START Records supplied
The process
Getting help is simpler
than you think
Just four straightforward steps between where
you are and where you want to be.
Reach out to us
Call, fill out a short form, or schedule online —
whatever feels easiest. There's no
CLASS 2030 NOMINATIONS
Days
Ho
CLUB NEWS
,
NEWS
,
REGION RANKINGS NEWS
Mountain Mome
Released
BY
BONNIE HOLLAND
END Records supplied
| Exercise details |
Each line from the one containing "REGION RANKINGS NEWS" through the last line of the entries above is to be returned exactly, and no others.

| Your response |
REGION RANKINGS NEWS
Mountain Mome
Released
BY
BONNIE HOLLAND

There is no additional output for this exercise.